_Exercise requirements_
Of all the lines below, output only those starting at the one with "svadobné prstene" and ending at the one with "Перейти к содержимому", both ends included, exactly as written.

_Data in this exercise_
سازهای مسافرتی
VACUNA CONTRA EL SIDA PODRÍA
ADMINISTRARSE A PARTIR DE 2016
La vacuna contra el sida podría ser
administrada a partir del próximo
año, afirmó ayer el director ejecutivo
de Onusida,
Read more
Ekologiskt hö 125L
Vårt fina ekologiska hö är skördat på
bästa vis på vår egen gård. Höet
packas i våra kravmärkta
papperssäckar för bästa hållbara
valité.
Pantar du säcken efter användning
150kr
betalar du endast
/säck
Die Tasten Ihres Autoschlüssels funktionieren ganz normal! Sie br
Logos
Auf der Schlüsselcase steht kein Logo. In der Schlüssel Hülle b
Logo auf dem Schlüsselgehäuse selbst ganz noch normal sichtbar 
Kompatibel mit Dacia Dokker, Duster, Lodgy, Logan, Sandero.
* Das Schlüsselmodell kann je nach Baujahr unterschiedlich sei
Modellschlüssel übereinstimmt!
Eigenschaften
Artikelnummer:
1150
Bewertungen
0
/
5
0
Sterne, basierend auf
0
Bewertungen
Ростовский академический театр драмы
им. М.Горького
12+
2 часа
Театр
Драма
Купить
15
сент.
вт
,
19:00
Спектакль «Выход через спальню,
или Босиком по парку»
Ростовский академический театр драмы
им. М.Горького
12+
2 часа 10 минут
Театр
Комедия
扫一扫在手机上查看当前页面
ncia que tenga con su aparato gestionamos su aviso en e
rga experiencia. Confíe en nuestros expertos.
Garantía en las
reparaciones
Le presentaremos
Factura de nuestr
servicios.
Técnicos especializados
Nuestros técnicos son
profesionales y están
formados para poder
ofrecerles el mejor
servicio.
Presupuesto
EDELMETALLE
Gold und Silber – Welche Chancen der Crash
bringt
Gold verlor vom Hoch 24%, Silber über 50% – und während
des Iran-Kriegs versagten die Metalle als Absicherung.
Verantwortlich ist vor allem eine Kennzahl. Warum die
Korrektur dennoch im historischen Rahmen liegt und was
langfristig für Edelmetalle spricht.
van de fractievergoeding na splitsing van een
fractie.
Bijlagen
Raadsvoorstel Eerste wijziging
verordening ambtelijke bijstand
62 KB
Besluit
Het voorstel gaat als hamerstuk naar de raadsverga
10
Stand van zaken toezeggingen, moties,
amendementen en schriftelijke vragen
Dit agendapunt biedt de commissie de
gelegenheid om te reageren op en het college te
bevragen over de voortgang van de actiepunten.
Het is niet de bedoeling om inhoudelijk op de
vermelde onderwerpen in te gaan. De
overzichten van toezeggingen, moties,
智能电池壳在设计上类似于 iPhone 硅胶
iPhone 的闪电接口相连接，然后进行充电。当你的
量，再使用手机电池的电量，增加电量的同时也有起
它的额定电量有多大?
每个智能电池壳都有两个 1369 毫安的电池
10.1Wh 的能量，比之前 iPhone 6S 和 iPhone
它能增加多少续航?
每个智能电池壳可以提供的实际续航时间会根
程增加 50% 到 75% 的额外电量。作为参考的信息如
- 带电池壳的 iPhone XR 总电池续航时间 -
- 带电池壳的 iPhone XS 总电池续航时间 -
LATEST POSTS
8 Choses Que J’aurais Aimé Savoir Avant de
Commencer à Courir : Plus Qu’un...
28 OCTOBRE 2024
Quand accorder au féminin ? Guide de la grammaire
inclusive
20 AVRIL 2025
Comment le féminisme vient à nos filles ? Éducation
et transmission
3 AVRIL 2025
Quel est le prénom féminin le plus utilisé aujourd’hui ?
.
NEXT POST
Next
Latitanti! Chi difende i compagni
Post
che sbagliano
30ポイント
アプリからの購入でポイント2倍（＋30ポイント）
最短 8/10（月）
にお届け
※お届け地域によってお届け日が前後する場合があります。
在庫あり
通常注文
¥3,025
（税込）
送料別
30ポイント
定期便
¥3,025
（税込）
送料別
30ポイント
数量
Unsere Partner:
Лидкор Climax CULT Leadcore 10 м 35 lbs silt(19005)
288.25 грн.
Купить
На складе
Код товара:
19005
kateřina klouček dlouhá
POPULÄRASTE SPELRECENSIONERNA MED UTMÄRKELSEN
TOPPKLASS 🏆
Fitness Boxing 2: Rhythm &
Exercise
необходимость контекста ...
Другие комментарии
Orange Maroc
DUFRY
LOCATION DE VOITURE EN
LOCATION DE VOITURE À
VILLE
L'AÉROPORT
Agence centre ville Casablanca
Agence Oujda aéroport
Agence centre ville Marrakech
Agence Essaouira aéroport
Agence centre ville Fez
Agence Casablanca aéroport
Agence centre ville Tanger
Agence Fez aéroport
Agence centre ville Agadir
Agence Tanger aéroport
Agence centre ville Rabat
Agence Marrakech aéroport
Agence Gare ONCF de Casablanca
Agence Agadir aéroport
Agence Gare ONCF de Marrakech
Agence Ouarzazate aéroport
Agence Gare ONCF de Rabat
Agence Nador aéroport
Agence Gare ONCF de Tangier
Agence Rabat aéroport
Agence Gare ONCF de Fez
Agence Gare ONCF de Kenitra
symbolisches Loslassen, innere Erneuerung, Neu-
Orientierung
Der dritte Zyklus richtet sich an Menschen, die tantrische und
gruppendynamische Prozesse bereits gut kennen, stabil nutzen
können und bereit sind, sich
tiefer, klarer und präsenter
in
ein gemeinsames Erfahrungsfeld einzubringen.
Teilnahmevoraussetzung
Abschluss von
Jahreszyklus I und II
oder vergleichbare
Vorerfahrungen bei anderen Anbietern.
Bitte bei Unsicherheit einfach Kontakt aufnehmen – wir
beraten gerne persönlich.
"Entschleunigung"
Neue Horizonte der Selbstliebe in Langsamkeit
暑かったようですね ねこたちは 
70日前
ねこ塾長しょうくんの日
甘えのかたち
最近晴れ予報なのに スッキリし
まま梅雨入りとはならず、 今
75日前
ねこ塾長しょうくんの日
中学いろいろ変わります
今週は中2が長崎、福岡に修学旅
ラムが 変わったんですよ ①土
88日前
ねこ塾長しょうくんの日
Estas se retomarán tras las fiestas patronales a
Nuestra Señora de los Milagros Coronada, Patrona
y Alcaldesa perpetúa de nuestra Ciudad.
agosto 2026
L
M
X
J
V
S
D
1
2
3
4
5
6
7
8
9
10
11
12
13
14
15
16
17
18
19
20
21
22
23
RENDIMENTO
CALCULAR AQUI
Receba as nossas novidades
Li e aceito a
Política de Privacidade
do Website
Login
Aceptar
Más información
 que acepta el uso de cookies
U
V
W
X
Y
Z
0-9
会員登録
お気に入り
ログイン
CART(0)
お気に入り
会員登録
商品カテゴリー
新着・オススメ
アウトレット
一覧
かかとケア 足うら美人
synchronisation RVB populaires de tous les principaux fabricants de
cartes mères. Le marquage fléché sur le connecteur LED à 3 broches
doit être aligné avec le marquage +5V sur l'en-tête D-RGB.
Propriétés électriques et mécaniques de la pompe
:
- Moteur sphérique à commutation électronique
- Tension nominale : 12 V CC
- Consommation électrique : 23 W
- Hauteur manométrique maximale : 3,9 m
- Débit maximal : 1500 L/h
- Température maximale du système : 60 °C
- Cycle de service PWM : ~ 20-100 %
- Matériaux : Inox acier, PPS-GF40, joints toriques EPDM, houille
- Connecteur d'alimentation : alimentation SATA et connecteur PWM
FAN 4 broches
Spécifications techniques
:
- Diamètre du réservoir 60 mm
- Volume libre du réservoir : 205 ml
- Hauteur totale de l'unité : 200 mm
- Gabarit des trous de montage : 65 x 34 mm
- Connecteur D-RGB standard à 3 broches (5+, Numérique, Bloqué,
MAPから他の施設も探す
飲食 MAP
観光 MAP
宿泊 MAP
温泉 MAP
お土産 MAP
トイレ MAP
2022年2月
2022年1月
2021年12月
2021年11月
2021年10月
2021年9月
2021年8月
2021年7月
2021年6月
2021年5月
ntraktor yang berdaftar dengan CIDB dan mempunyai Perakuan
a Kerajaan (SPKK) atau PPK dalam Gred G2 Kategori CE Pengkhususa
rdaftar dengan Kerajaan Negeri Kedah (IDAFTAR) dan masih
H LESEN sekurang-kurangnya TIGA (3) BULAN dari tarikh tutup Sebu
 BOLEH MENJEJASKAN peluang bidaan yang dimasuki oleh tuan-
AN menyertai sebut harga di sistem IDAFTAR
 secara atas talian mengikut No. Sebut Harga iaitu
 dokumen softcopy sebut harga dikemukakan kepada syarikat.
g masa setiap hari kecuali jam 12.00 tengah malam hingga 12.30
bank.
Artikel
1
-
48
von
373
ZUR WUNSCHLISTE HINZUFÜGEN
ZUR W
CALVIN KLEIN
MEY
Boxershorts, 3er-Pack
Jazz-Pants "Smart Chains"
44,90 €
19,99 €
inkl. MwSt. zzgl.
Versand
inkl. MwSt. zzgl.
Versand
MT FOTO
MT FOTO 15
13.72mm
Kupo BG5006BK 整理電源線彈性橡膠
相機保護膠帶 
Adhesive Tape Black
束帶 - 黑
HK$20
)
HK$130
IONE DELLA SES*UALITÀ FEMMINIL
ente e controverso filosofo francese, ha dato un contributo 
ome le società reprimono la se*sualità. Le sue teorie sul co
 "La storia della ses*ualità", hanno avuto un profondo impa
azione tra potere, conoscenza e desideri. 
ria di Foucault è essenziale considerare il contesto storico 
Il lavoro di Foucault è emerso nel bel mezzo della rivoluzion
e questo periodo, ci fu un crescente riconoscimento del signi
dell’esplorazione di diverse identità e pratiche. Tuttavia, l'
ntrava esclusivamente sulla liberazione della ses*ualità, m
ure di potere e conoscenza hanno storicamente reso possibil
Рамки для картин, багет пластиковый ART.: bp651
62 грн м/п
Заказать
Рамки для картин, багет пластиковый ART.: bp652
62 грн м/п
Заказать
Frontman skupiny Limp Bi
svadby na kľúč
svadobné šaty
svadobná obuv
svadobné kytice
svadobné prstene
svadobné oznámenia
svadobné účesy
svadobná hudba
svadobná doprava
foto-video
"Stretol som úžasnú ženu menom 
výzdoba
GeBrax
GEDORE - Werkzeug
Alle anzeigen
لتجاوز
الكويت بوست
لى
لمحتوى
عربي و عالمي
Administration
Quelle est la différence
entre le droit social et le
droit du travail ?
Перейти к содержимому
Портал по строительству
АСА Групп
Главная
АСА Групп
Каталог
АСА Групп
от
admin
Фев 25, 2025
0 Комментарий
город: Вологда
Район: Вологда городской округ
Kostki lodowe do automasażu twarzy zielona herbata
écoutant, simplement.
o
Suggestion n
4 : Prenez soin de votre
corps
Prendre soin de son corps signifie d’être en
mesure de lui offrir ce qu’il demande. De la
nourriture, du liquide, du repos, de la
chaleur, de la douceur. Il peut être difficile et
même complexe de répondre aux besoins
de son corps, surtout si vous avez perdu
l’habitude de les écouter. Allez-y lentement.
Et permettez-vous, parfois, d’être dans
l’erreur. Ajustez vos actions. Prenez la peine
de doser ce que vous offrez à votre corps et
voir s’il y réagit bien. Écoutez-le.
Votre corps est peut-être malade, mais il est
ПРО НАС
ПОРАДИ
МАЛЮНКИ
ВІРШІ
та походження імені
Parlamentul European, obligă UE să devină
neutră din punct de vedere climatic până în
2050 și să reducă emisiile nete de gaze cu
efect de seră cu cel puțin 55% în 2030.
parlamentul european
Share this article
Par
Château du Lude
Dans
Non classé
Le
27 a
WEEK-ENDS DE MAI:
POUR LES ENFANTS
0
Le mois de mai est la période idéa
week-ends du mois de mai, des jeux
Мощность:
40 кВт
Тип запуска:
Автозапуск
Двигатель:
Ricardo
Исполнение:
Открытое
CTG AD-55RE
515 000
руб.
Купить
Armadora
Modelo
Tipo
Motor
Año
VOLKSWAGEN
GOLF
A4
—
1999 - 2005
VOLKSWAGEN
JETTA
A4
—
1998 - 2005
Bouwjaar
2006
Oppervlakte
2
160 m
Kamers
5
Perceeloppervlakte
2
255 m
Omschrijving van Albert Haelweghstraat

_Response to the exercise_
svadobné prstene
svadobné oznámenia
svadobné účesy
svadobná hudba
svadobná doprava
foto-video
"Stretol som úžasnú ženu menom 
výzdoba
GeBrax
GEDORE - Werkzeug
Alle anzeigen
لتجاوز
الكويت بوست
لى
لمحتوى
عربي و عالمي
Administration
Quelle est la différence
entre le droit social et le
droit du travail ?
Перейти к содержимому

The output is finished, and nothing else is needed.